With regards to your last point, that the "SHAP Delta" does not match the "Actual Delta": I think that you are misunderstanding what these values represent. The SHAP value of a specific feature do not represent the difference in prediction if we were to exclude/remove that feature from the model. Instead, the SHAP value of a specific feature represents the average contribution of the feature across all coalitions. This is why your "SHAP Delta" and "Actual Delta" do not match, the "Actual Delta" is just the contribution of the feature in a single coalition. Other than that, great video!

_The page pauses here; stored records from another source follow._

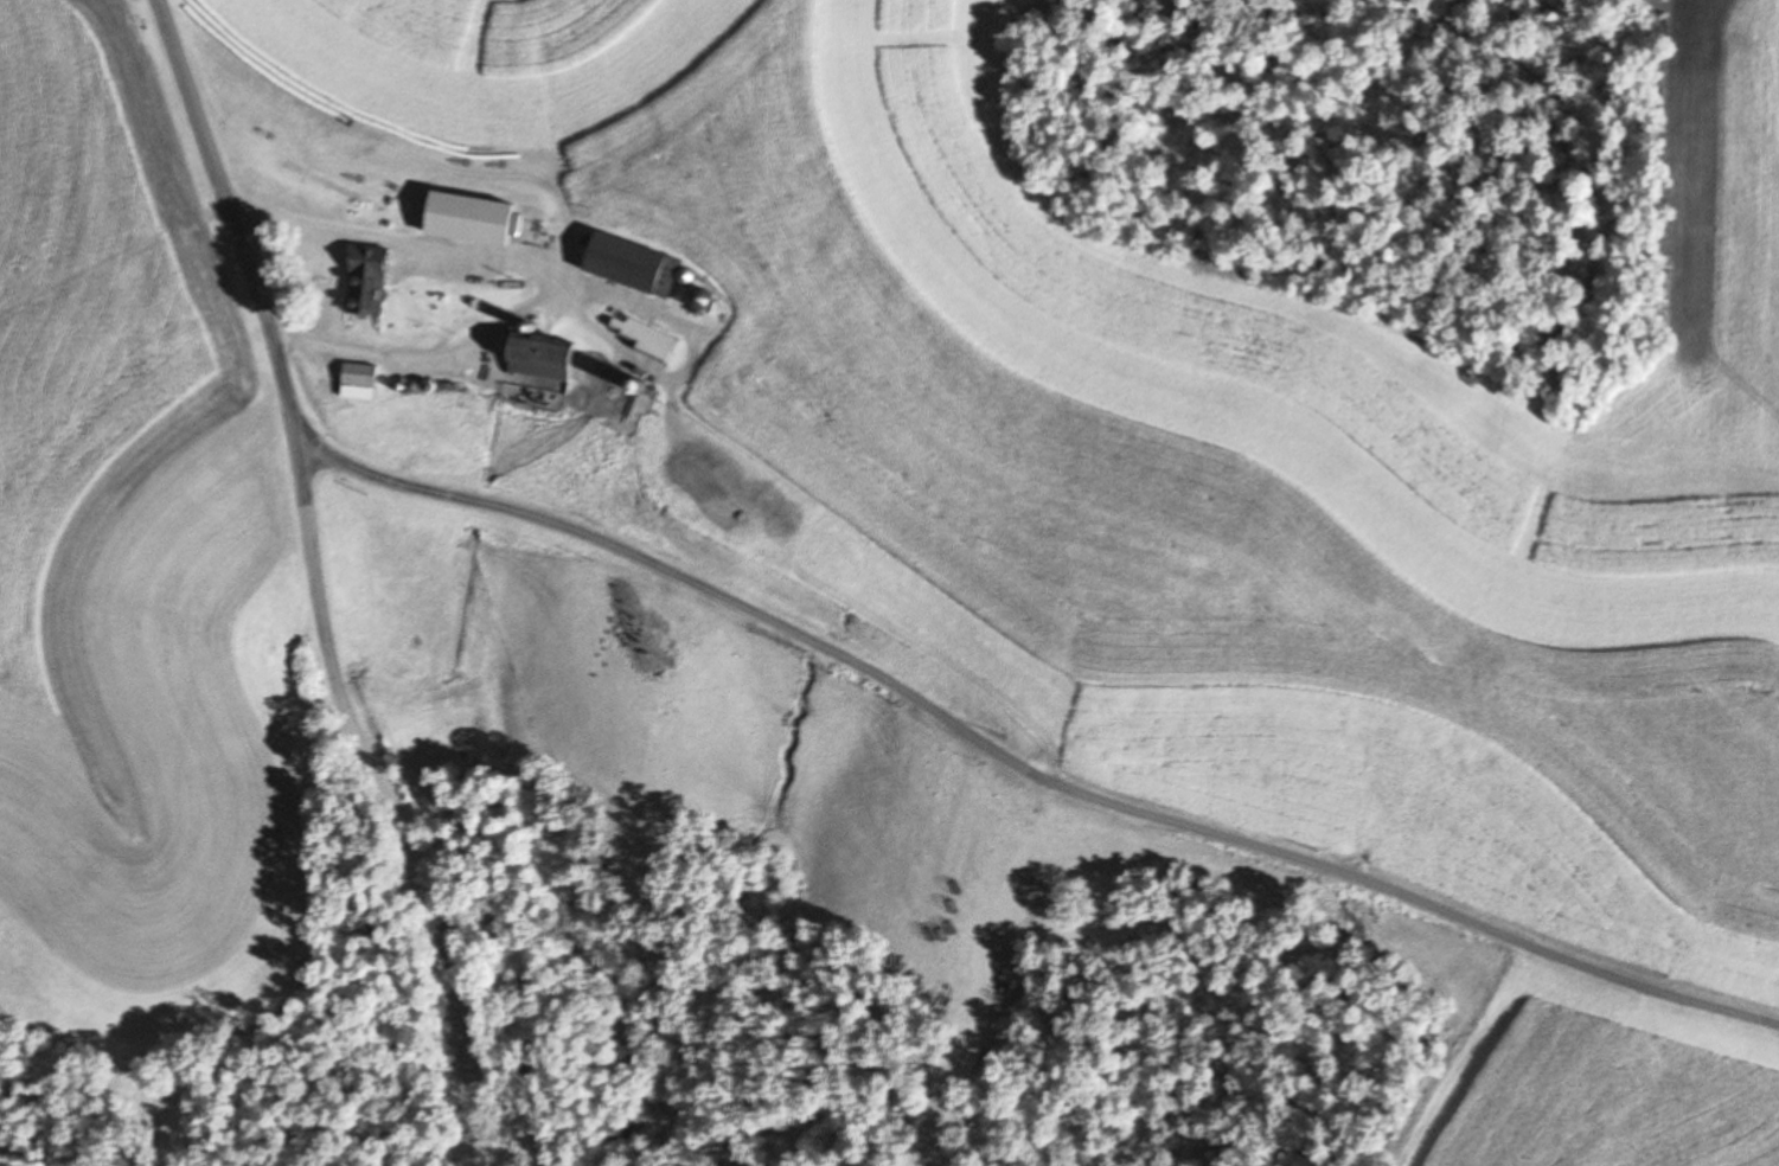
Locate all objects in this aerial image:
building: (637, 266)
building: (373, 283)
building: (651, 339)
building: (547, 357)
road: (1006, 378)
building: (364, 383)
road: (306, 585)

@robgeada6618 2 года назад

Thanks! Two quick points: first, the "actual" delta I showed there is the average model output when that specific feature is replaced with each value from the background while all other features are held fixed. It's what that feature's SHAP value would be if the background dataset only had variance in that one specific feature column and was otherwise identical to the explained datapoint. So yeah, it absolutely was not an accurate measurement of what a SHAP value is really doing mathematically. But second, that was deliberate: SHAP is advertised as producing explanations that are linearly independent measurements of each feature's contribution, but as our result showed, the SHAP value wasn't actually reflective of how this particular model behaved when you removed the feature. And of course, that's because of the exact reasons you pointed out, that a SHAP value is a measurement of the difference between that feature's presence and absence in every possible coalition of the background, not an indication of the effects of pure removal/exclusion. So in essence, that's the exact point I was trying to make: SHAP values do indeed encode all kinds of subtle information about feature dependence and all of the comparisons against the specific background dataset chosen, but were relatively inaccurate in the measuring the effect of replacing a single feature with background values. This difference is what I was trying to show but I definitely should have been clearer about: for models with a lot of feature interaction, SHAP will sacrifice single-feature effect accuracy for accurately representing all feature interations against the background, and whether that is a desirable attribute will depend on specific use-case and user preference.